Originally dedicated to St John the Baptist, the church was re-dedicated during the 19th century. It is located on Browns Lane

The church is a part of the Benefice of Keyworth Stanton and Bunny, comprising the following churches:
- St Mary Magdalene, Keyworth;
- All Saints, Stanton-on-the-Wolds; and
- St Mary the Virgin, Bunny with Bradmore.

===Stanton-on-the-Wolds Golf Club===

The club was established in March 1906 by local residents. The course has 18 holes and was designed by the architect and golfer Tom Williamson.

===Bus services===

From Monday to Saturday, Stanton-on-the-Wolds is served by the number 19 Nottingham to Oakham bus.
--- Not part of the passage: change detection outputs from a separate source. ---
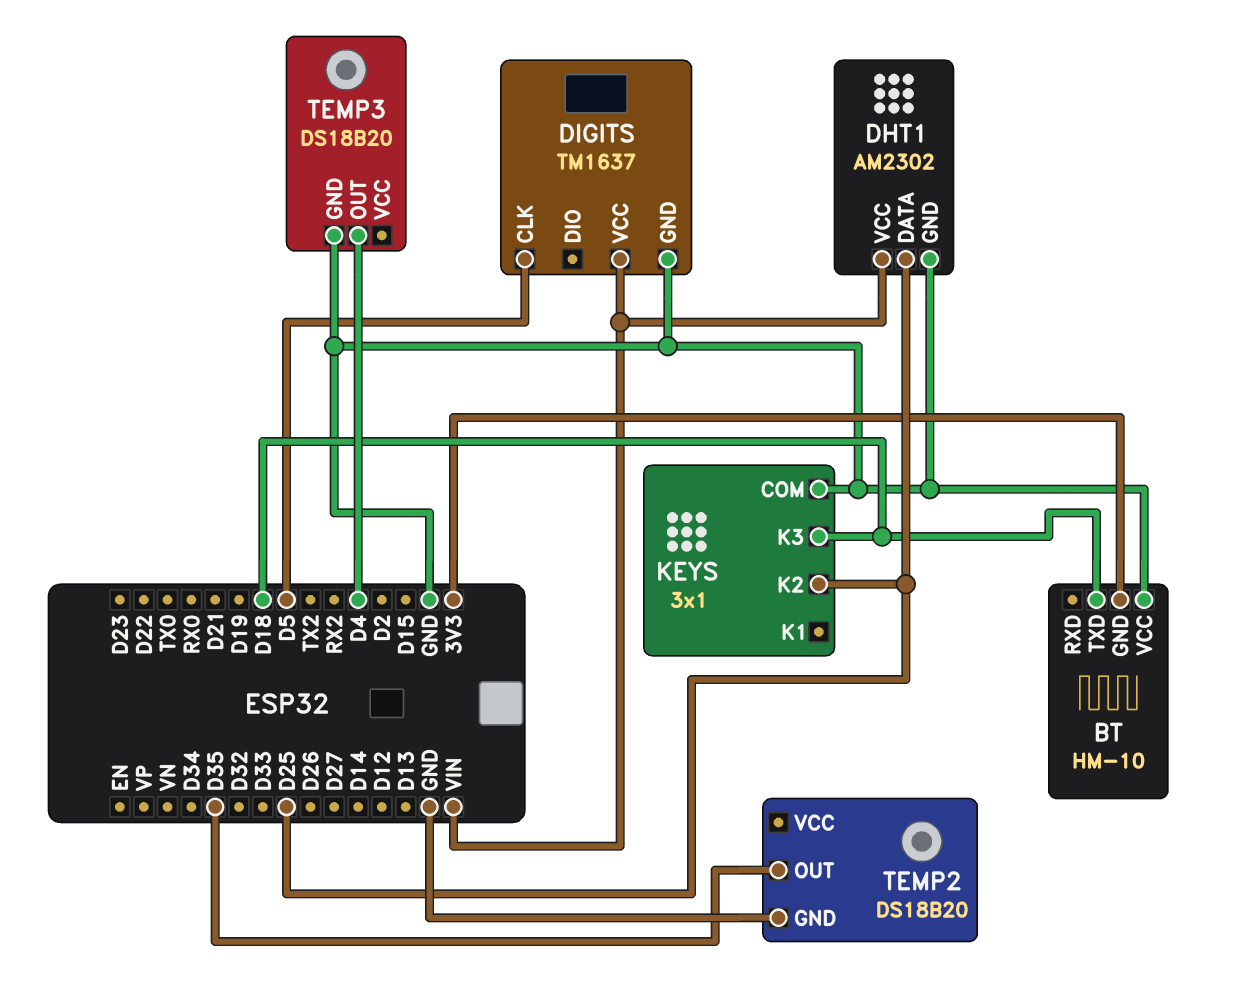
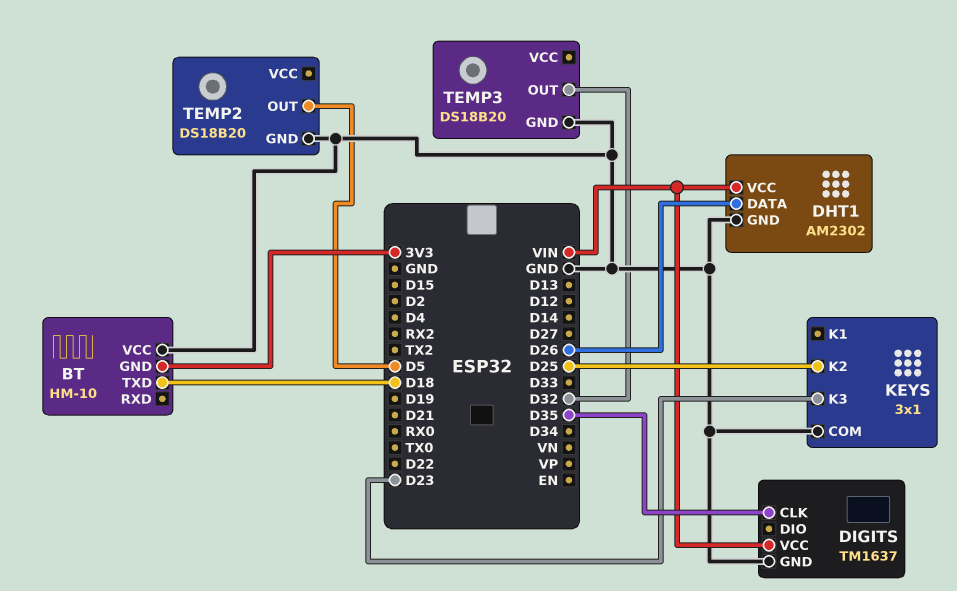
DHT1 pin DATA: D25 -> D26
DIGITS pin CLK: D5 -> D35
KEYS pin K3: D18 -> D23
TEMP2 pin OUT: D35 -> D5
TEMP3 pin OUT: D4 -> D32

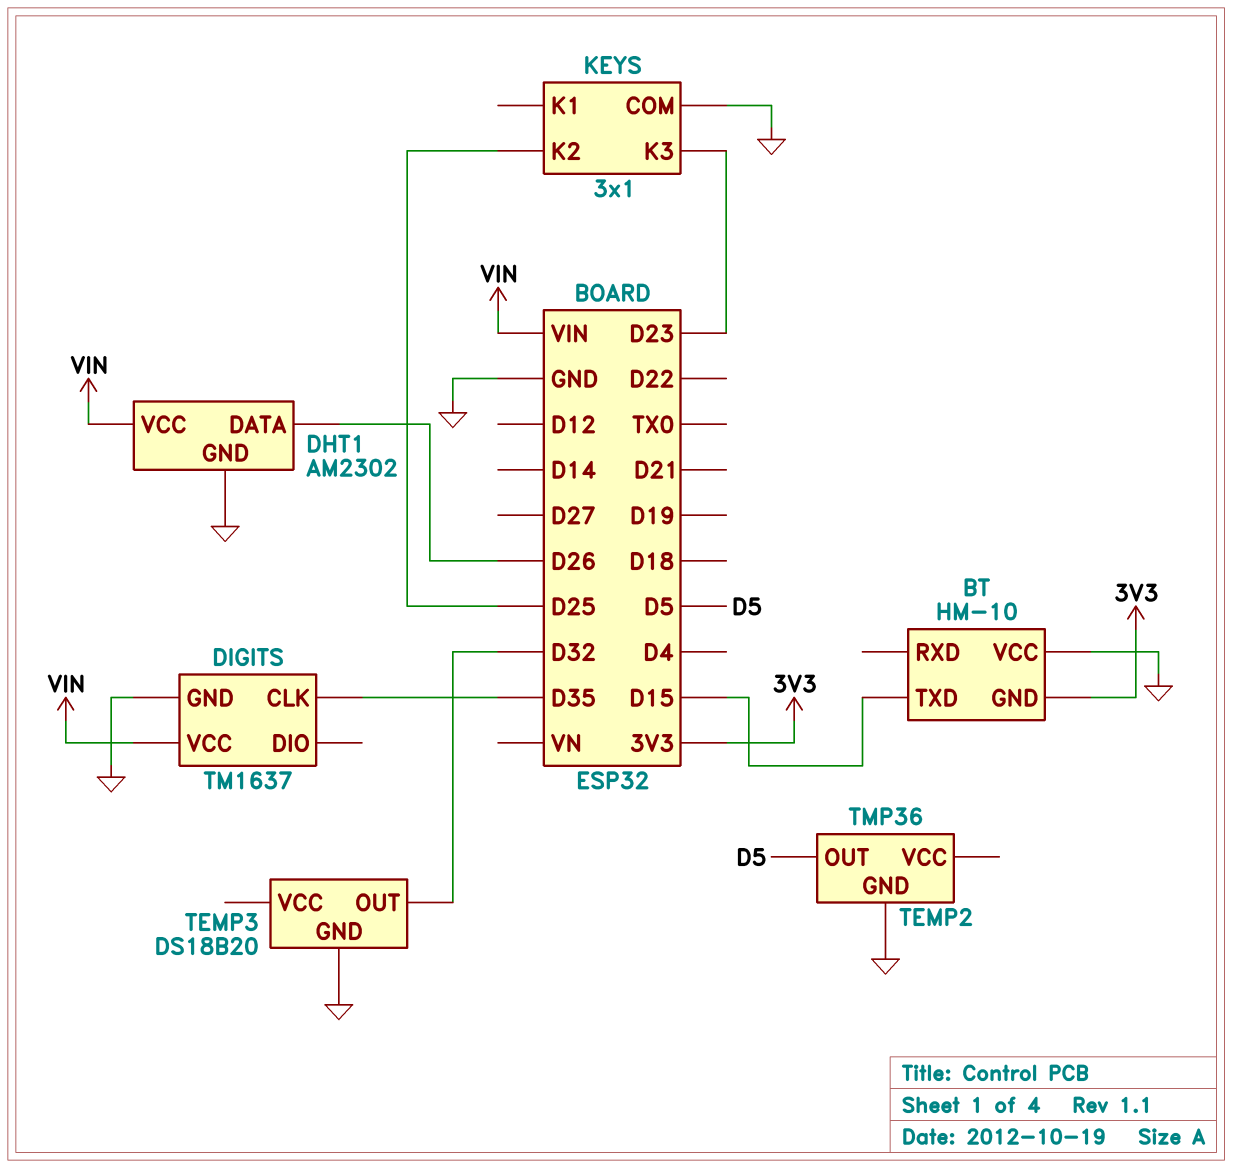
BT pin TXD: D18 -> D15
TEMP2: DS18B20 -> TMP36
This passes along the Melton Road (A606) five times a day in each direction and runs via Tollerton, Normanton-on-the-Wolds, Nether Broughton, Melton Mowbray, Ashwell, and Langham

The Nottingham Minibus 853 service also runs on Monday to Saturday, from Hickling and Kinoulton through Stanton, Keyworth, Plumtree, and Tollerton to the Morrisons supermarket in Gamston. This service runs three times a day in each direction. The bus runs along Stanton Lane and Browns Lane and stops on request.